The answer is deceptively simple: rather than see a standardised approach to manufacturing as an ‘end goal’, start right there. “We began development keeping strictly to our normal production tools – nothing extra,” he underlined.
Customers helped in more ways than one: “We learned a lot from Bavaria Yachts: they told us they needed a product that could be installed on an assembly line, by workers armed only with a screwdriver and silicon gun. So it had to be plug-and-play. A good exercise.”
Not everything went so smoothly. Keen to gain an early customer, the company took on a contract for a partial, non-integrated hybrid unit – which went badly wrong: “We had a really, really difficult time, the battery supplier washed their hands of it and just walked away. We ended up solving a lot of issues related to a system that, strictly speaking, wasn’t even ours.”
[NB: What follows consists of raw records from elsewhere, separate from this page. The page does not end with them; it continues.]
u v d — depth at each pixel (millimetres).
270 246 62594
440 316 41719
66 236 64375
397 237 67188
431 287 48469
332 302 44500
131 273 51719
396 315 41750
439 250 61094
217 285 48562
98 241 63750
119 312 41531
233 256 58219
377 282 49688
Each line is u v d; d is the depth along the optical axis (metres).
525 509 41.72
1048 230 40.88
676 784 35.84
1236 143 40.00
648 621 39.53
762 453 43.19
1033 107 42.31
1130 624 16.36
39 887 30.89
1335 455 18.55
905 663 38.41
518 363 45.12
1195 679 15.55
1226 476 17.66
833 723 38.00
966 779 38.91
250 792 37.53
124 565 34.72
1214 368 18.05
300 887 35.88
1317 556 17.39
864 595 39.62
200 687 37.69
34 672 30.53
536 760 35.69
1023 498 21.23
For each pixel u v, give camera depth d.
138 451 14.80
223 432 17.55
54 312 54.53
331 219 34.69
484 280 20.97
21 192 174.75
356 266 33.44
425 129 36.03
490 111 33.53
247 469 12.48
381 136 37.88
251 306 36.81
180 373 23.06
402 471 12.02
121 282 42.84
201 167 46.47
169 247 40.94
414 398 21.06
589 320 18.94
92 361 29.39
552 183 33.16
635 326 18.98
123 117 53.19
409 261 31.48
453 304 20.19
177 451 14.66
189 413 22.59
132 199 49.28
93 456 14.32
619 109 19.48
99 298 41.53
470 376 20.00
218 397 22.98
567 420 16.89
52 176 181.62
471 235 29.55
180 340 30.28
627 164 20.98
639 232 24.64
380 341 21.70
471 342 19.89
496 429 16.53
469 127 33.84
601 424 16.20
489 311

“But,” he said, “We learned. So today we supply the system with a battery.” The tie-in (Transfluid paid for the lab work and type-approval) is unusual but pragmatic: battery-hybrids are so interconnected that it’s sensible this is reflected in relationships between manufacturers. For similar reasons “we also started to manufacture our own permanent magnet electric motors as soon as we made the decision to produce hybrid systems”, since these yield significantly greater efficiency and a smaller footprint.
More recently the company acquired Dutch company Bell Marine, noted for its electric propulsion, which should help break into the city market “particularly Venice and Amsterdam” he said.
While he admitted the technology suffers from a relatively high purchase price (“around half is still the battery”), he believes the electric and hybrid market will grow as all across Europe environmental awareness is rising with regulation not far behind: “When you can’t move a boat around a waterway or lake with a diesel, then people will just absorb the extra cost.”
“I guess it will be like aircon in cars, it used to be an optional extra - but today it’s delivered as standard,” he concluded.